AI also offers some intriguing possibilities for sports producers. Weller shared footage of motor racing as the race commentary was successively dubbed by AI from the original English into Hindi, Polish, German and French, all in almost real time.
There is now the potential to direct sports events without a camera operator or a director. The idea, Lewington said, was not to abolish these positions and make people redundant, but to provide broadcasters and streamers with opportunities to show “things that might otherwise not be filmed or have a commentary”. She noted that the BBC conducted experiments along these lines at this summer’s Wimbledon, but “found them quite glitchy”.
Griffin pointed out that the pioneering AI company Metaphysic had, for some time, been creating “hyperreal content”, famously crafting a Tom Cruise deepfake during the pandemic and a Simon Cowell avatar for America’s Got Talent.
He added: “Producers can now take a foreign-language movie they have made and automatically dub it into English.” As for creating avatars, he said: “Most technology developments are linear.

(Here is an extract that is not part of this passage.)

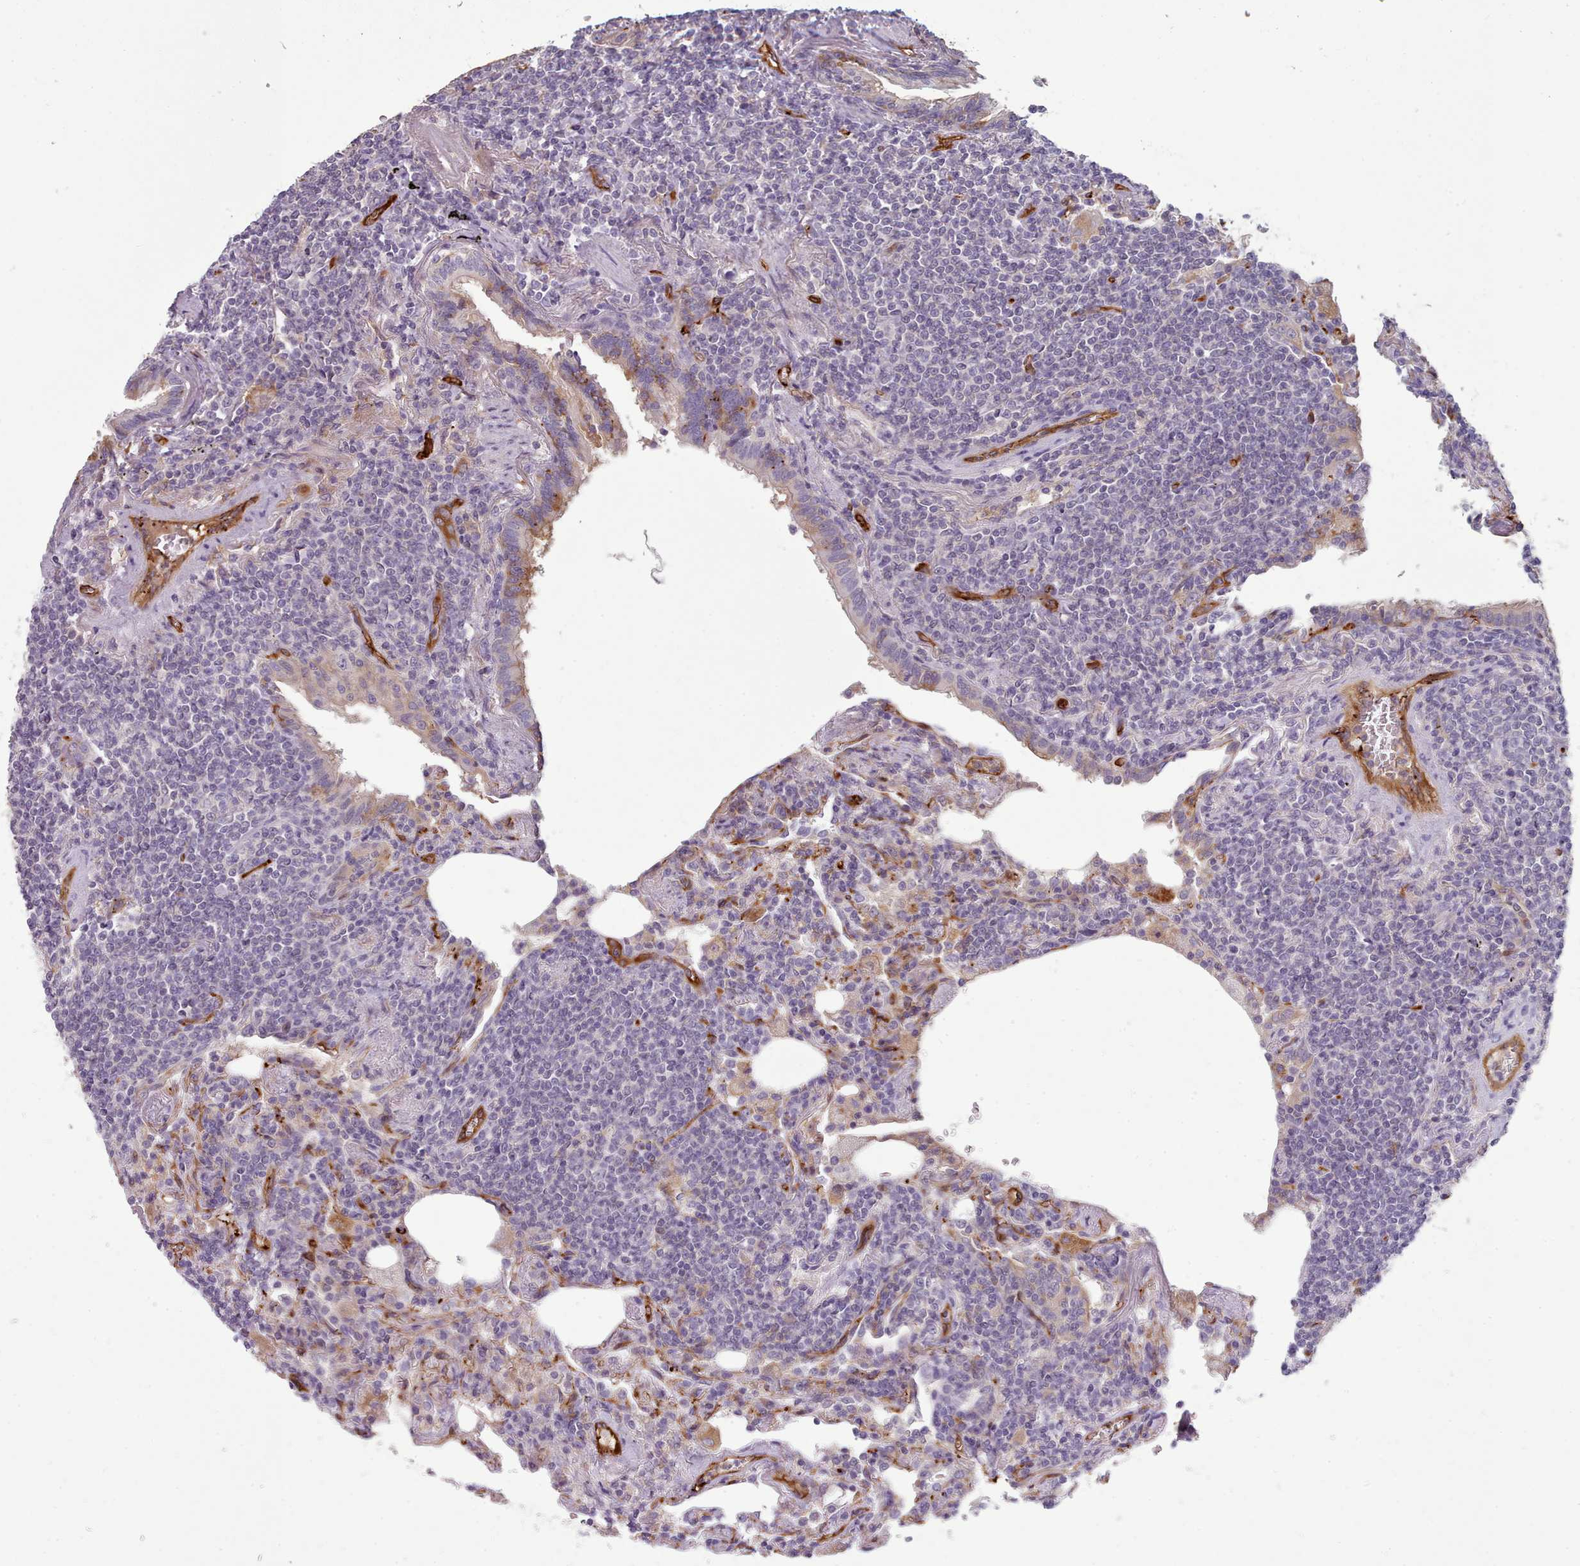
{"staining": {"intensity": "negative", "quantity": "none", "location": "none"}, "tissue": "lymphoma", "cell_type": "Tumor cells", "image_type": "cancer", "snomed": [{"axis": "morphology", "description": "Malignant lymphoma, non-Hodgkin's type, Low grade"}, {"axis": "topography", "description": "Lung"}], "caption": "Lymphoma was stained to show a protein in brown. There is no significant staining in tumor cells.", "gene": "CD300LF", "patient": {"sex": "female", "age": 71}}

We fixed wonky mouth syndrome, then the eyes and shoulders [which need to relate to hand gestures]. We’ve now got hand actions because the AI understands the context.”
Hollywood had reached a point where the studios were trying to automate different parts of pre- and post-production, from scriptwriting to colourisation. This had led to the writers’ strike, which has been resolved for now, but such disruptive pressures on working practices can only increase.

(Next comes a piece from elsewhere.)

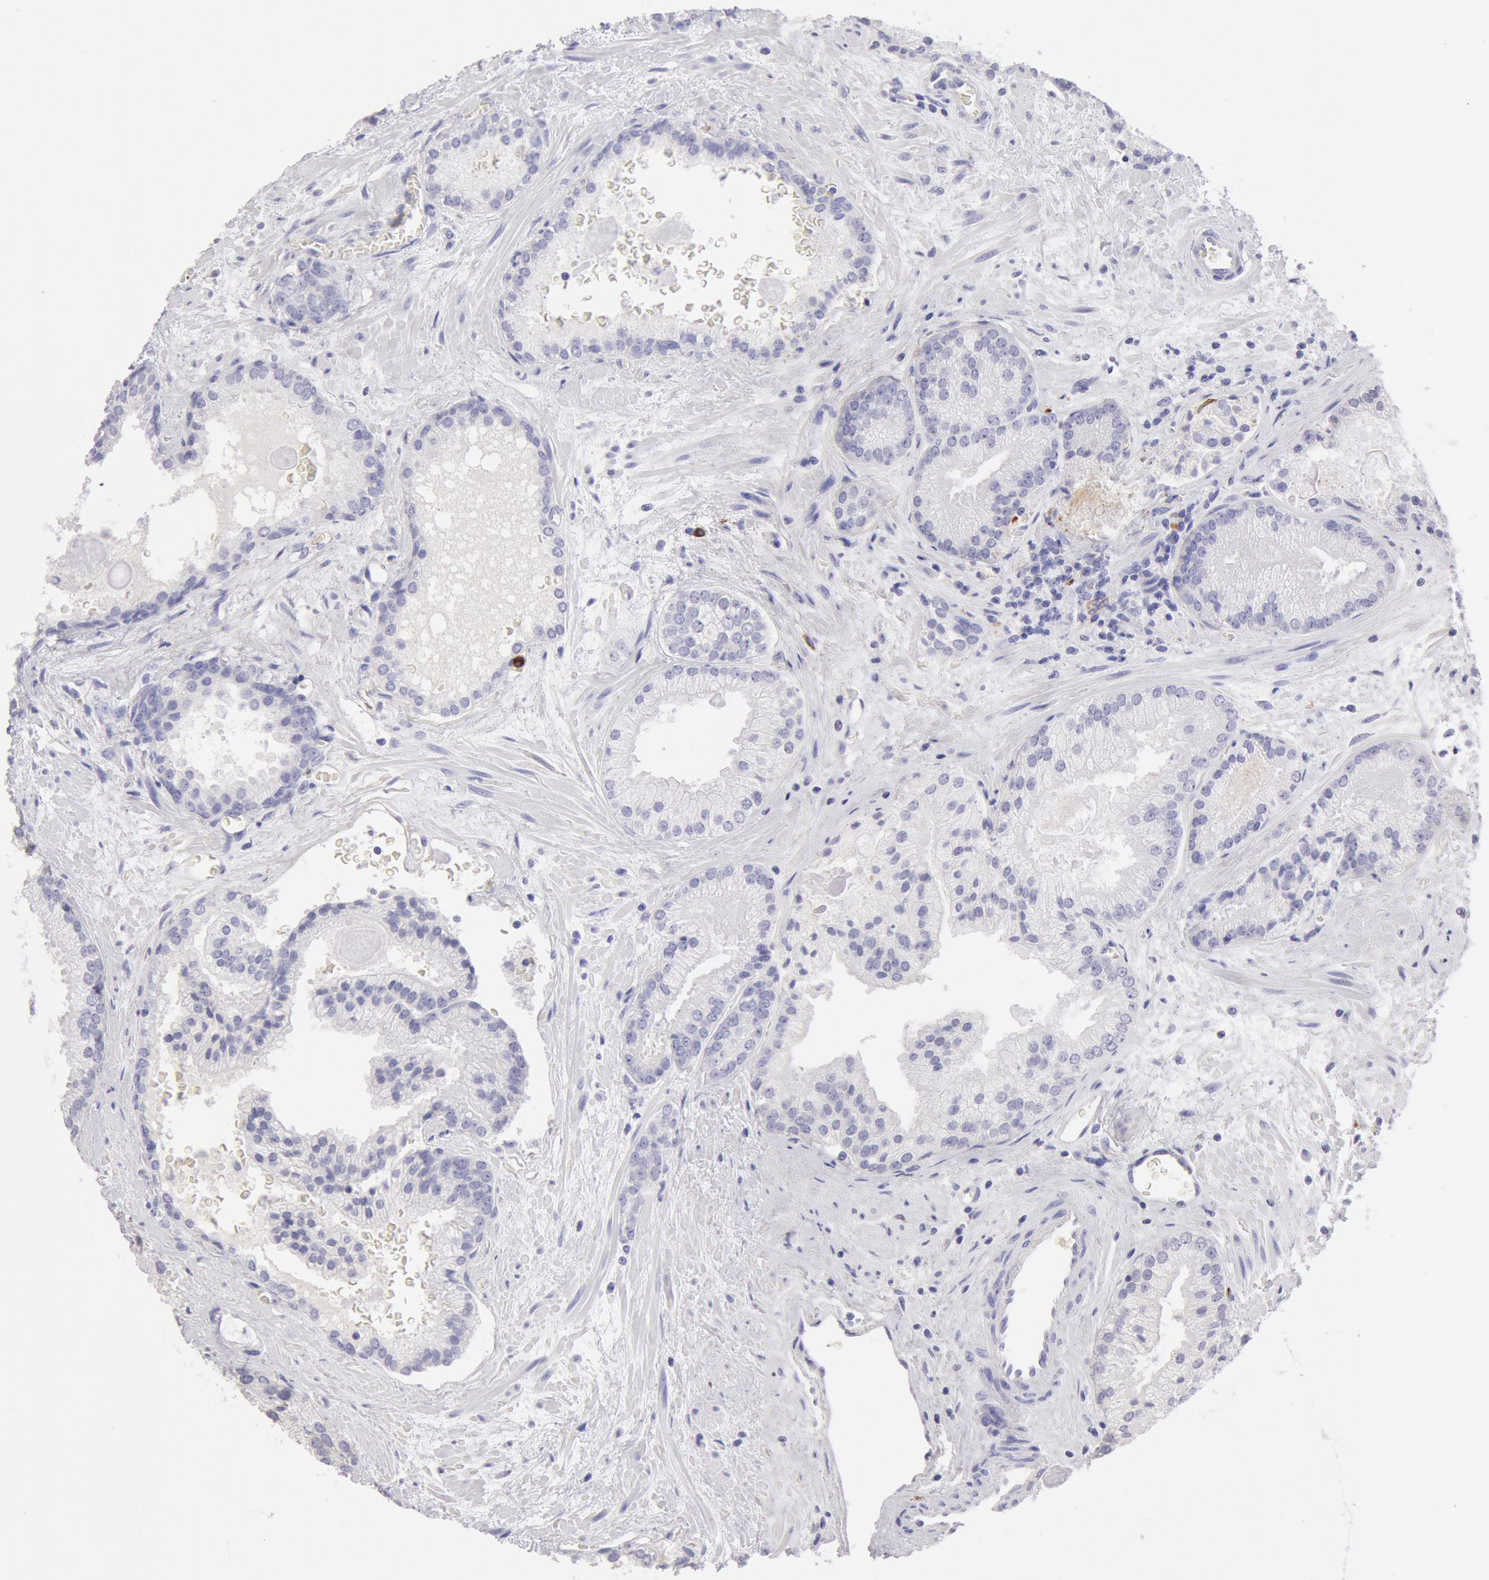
{"staining": {"intensity": "negative", "quantity": "none", "location": "none"}, "tissue": "prostate cancer", "cell_type": "Tumor cells", "image_type": "cancer", "snomed": [{"axis": "morphology", "description": "Adenocarcinoma, Medium grade"}, {"axis": "topography", "description": "Prostate"}], "caption": "Immunohistochemistry (IHC) micrograph of human adenocarcinoma (medium-grade) (prostate) stained for a protein (brown), which reveals no positivity in tumor cells. (Immunohistochemistry (IHC), brightfield microscopy, high magnification).", "gene": "FCN1", "patient": {"sex": "male", "age": 70}}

The producers of the gloriously irreverent South Park have, not surprisingly, said Griffin, “been messing about with deepfakes for the past four years. On YouTube they’ve created a deepfake channel that takes pops at Donald Trump. They’re doing what a lot of companies should be doing, they’re experimenting.”
He added: “In the conversations I have with Disney, the company says, ‘Ultimately, we want an artificial intelligence where you push a magic red button and it spits out a blockbuster Marvel movie.’ We then get into how AI knows what a good movie is. When we talk about AI being able to create good content, it looks at the ratings and the reviews.”
Rather alarmingly, Griffin suggested that, in the future, books would all be written by AI. “Now that artificial intelligence has mastered human language, it’s able to write books, blogs, journalism, scripts,” he said. “Ultimately, AI is going to start eating into libraries. ‘This is the human section over there,’” he quipped.
Lewington forecast that books authored by people, rather than machines, would carry a premium.
On the vexed question of distinguishing between real images and those created by AI, and audiences’ ability to tell the difference, the jury appears to be out on how to achieve this. “We haven’t found the answer yet,” said Weller. “One thing we’ve found for AI audio content is that, when people are confronted with a piece of content, they need to have a way to figure out: ‘Is this real or is it AI-generated?’”
Here, it seems, the machines may have the upper hand. Griffin said: “We can apply watermarks, but they can be stripped off quite easily. Generative AI can be used to strip the watermark off sound and image content.”
We may not be far off the day when AI is creating the next Disney animated blockbuster, but it seems that anyone hoping to be the next Victoria Wood or Sharon Horgan can relax – generative AI doesn’t do humour.
“About a year ago we found that AI was rubbish at comedy,” said Griffin. “How do we get AI to be funny? It depends on the commands it is given. If you tell it to write jokes in the style of a famous comedian, you get a better result. By changing the prompt, you can affect ChatGPT’s style. If you wanted AI to create a comedy podcast, it would be bad – it doesn’t get comedy.”
‘Lights, camera, AI: The art of the possible from script to screen’ was an RTS national event held at London’s Cavendish Conference Centre on 9 October. The producers were Phil Barnes and Kim Chua.